There was little regard for industry--the Ch’ing Dynasty lasted 400 years, and there was no attempt to date the robes any more precisely than that. There was no wider context: no mention of the symbolism of design and ornamentation on a Chinese gown or a Versailles costume; no exploration of the economic, social or aesthetic background; no indication, for example, that Bourbon lavishness was set against a mood of growing Enlightenment skepticism and middle-class anger.

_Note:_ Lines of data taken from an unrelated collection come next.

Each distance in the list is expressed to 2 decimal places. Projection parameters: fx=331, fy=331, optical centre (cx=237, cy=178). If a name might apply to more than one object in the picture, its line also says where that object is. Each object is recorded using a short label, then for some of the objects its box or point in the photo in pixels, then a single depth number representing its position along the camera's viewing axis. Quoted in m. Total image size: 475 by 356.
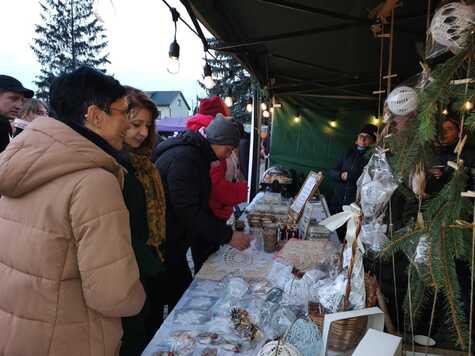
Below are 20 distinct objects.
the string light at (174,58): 3.45
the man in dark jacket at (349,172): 4.18
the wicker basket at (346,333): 0.95
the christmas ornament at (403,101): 0.98
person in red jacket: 2.22
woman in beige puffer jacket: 0.94
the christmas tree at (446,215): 0.71
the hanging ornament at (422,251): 0.78
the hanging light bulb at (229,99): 7.40
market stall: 0.98
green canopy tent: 2.93
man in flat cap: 2.56
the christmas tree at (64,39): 23.03
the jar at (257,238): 2.05
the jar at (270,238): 1.98
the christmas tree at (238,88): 19.11
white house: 41.44
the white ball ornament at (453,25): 0.72
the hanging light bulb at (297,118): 7.59
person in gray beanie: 1.85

There was no guillotine in the 18th-Century show, Silverman complains, and no Major Dreyfus in the Belle Epoque exhibit. She finds frivolity and a let-them-eat-cake attitude in the spirit of the shows as well as in their subject matter. And she goes after Vreeland as the personification of such an attitude that she describes as the glorification of “decadence, narcissism and sadism.” Silverman on Vreeland grows very fierce, indeed. She draws on the latter’s memoirs, as well as on the exhibits, to document the decadence, something that is not hard to do since Vreeland herself seems rather proud of it. What the author misses is the irony, the note of self-caricature. When Vreeland met a Nazi scientist who boasted of the lethal rays he was experimenting with, her comment was: “Ooh I can hardly wait. You Germans are so busy--such busybodies.” Silverman sees sadism in the remark; to others it will seem that Vreeland was, in Waugh-like style, putting the man down.

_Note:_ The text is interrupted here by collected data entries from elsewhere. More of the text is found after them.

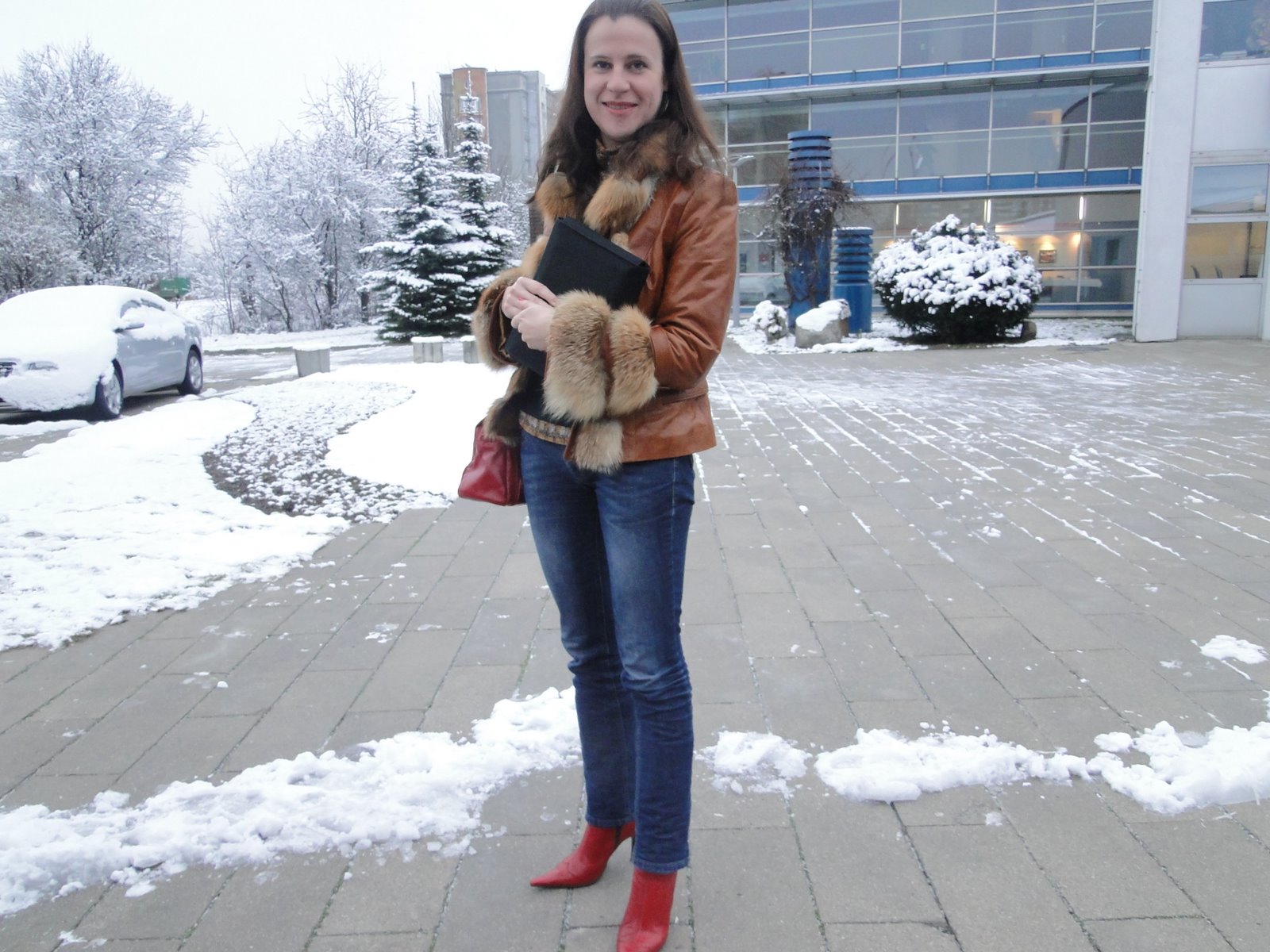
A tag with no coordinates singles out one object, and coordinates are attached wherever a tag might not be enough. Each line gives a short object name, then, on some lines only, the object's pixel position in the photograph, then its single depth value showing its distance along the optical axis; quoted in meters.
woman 1.86
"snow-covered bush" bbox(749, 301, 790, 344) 18.77
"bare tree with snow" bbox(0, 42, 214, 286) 24.81
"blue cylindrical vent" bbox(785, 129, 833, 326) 19.97
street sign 30.50
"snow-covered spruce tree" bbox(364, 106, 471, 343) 21.88
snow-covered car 9.97
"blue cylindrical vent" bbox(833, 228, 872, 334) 20.09
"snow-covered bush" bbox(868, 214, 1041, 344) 16.83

If the author is heavy-handed in her passages on Vreeland, she overloads disastrously what might have been an interesting speculation on the links between the ostentation of the Met-Vreeland alliance and the spirit of Reaganism.
Paralleling Attitudes
A parallel can be made between the “If-you’ve-got-it-flaunt-it” attitude of New York cafe and fashion society in the ‘80s and the swing of the Reagan pendulum--away from social redistribution and the deserving poor, back to capital accumulation and the deserving rich. On the art side, you may wonder whether the price of cutting back government support is to sell out your culture to Philip Morris and the dressmakers.
But Silverman inflates her notion into a thesis that tries to do far too much. True, Nancy Reagan spent a good deal of money on china and redecoration during her husband’s first term. Certainly, there was a now-it’s-our-turn attitude among some of the Reagans’ wealthy friends. There was some socializing, as well as considerable clothes-buying, with a Galanos, an Adolfo, a Bill Blass, an Oscar de la Renta.
The De la Rentas may have borrowed “Living well is the best revenge” from the Gerald Murphy beautiful-and-damned set of the 1920s, and made it the centerpiece of a notoriously fatuous New York Times article about the New Elegance. But this hardly makes it the central motif of the Reagans or even of the Reaganites. Similarly, for Silverman to assert, on the frailest of grounds, Vreeland’s affinity for sadism, and to link it with the Reagans because both of them know the same couturiers, is making a cotton thread do the work of a steel cable.